Data-centric access controls and protection are most effective when integrated together and included in an overall risk management program. A proper risk management program will also include:

  • Periodic and real-time data discovery to identify unsecured sensitive unstructured data
  • Automated or manual data classification and metadata tagging
  • Data-centric access, usage and sharing policies
  • Privileged user access restrictions
  • Encryption key management requirements for key rotation and expiration

Are Third Party Solutions Needed?

While on-premises and cloud file sharing and collaboration platforms provide functionality that increases work productivity, enterprises must properly govern and control their use in order to prevent data breaches. According to the AIIM survey 63% of respondents still see a need for M365 additional third-party solutions are required to achieve the centralized and effective control necessary to maintain the confidentiality of sensitive unstructured information.

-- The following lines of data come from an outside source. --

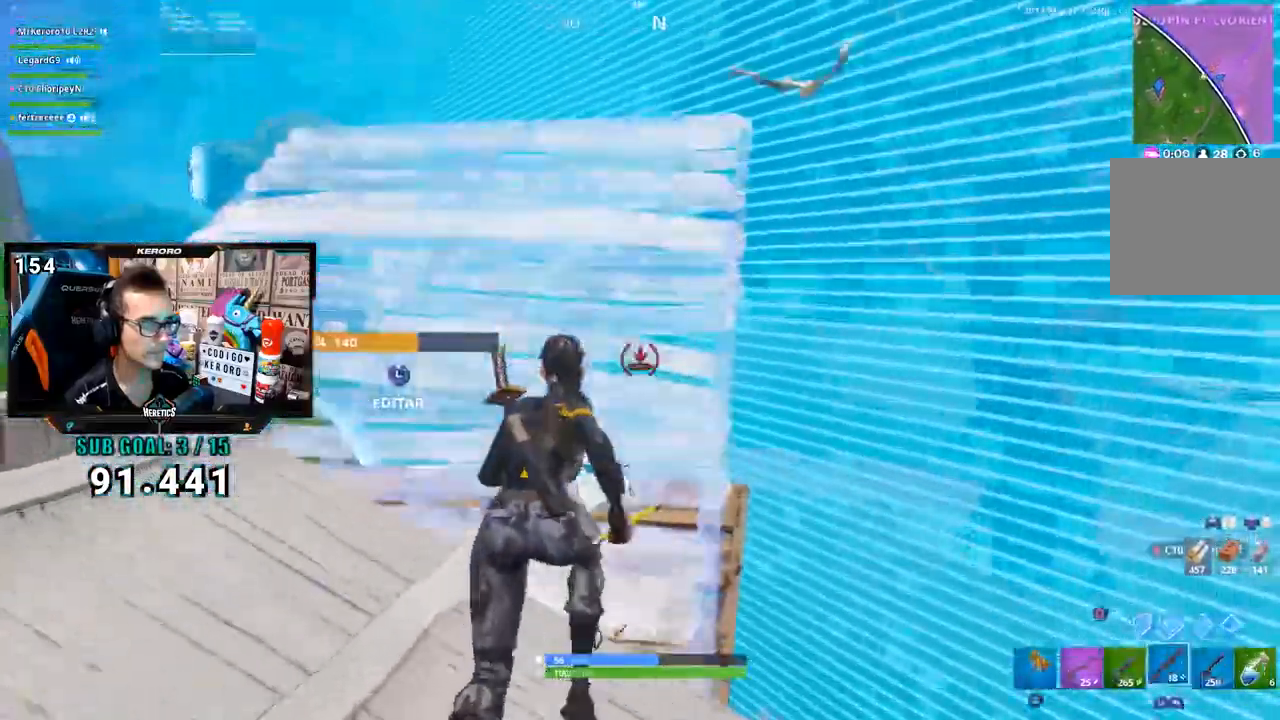
{"dt_ms": 500, "buttons": [], "left_stick": "up", "right_stick": "left"}
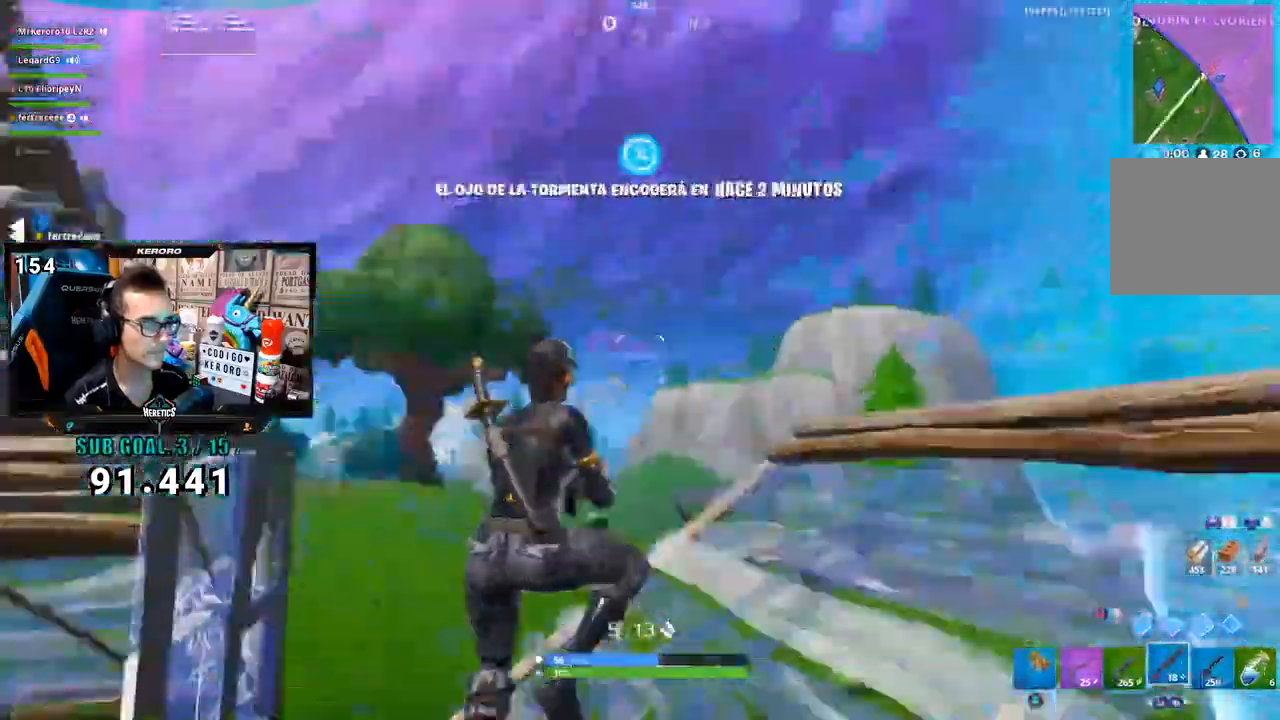
{"dt_ms": 500, "buttons": [], "left_stick": "right", "right_stick": "down"}
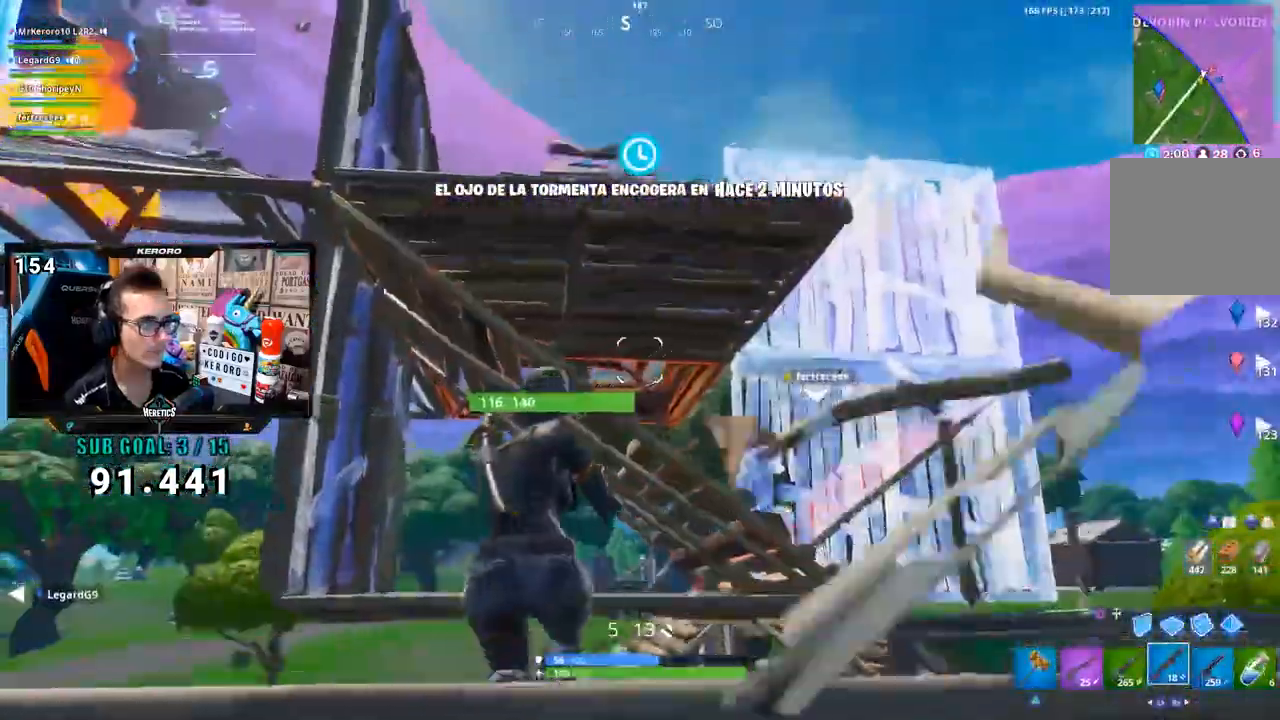
{"dt_ms": 500, "buttons": [], "left_stick": "right", "right_stick": "down-left", "button_events": []}
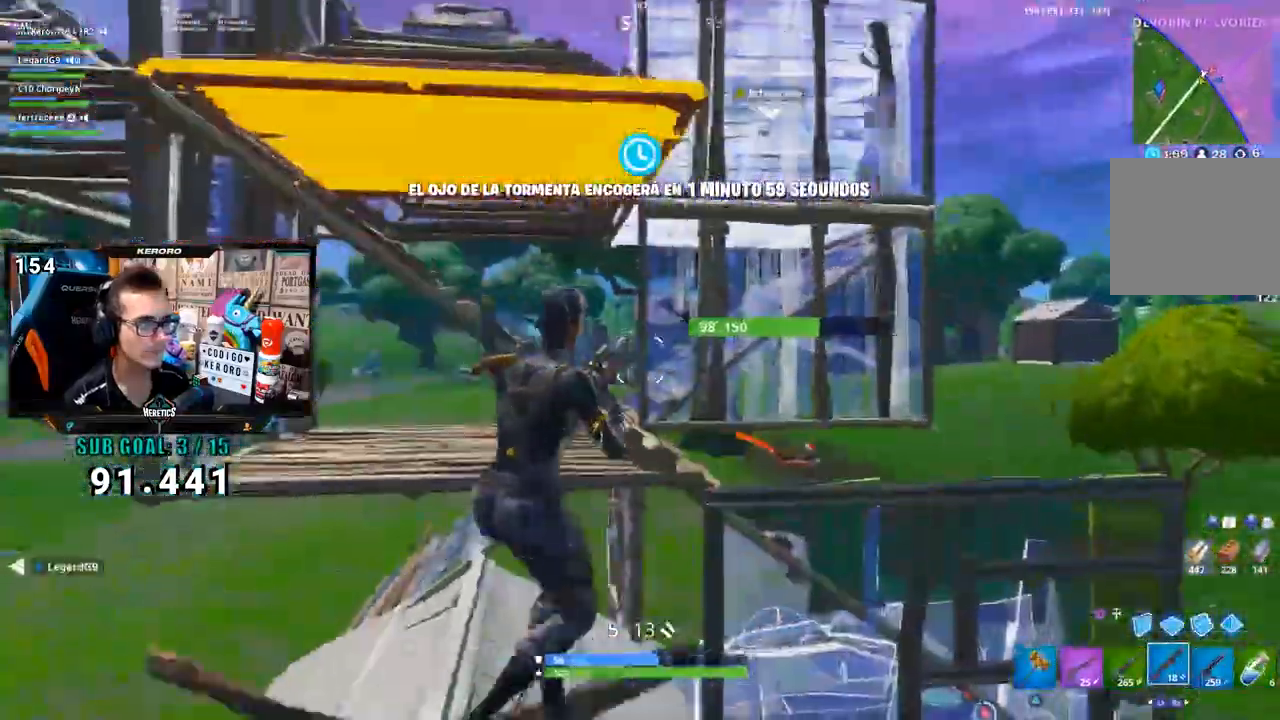
{"dt_ms": 500, "buttons": ["L2"], "left_stick": "up", "right_stick": "center", "button_events": [[83, "CROSS", "down"], [150, "CIRCLE", "down"], [183, "CROSS", "up"], [233, "CIRCLE", "up"], [350, "R2", "down"], [450, "L2", "down"], [483, "R2", "up"]]}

NC Protect is specifically architected to maintain the confidentiality of unstructured information stored in on-premises and cloud environments. It provides the ability to find, classify, secure, and audit access to sensitive information in file servers, M365 and other cloud applications.  The NC Protect solution is unique in that it also ensures that accounts with privileged IT administrator rights cannot be used to view protected information – maliciously or mistakenly.

It uses granular Attribute-Based Access Control (ABAC) policies to create information barriers that dynamically determine if the specific collaboration should be allowed or restricted in real time. NC Protect’s ABAC approach leverages content attributes (e.g., classification, sensitivity, author, site permissions, etc.) and user attributes (e.g., group permissions, security clearance, role, location, time, etc.) as part of the policy to block or allow access. Once the policies are defined, any new data or users that are introduced into the business processes are adopted by these conditions and secured accordingly. When a policy (condition) is modified to included/exclude an attribute or the content changes, at the next interaction between that user and content the new governing policy will be invoked and applied. NC Protect’s policies can easily be applied to all of your Microsoft applications and file shares.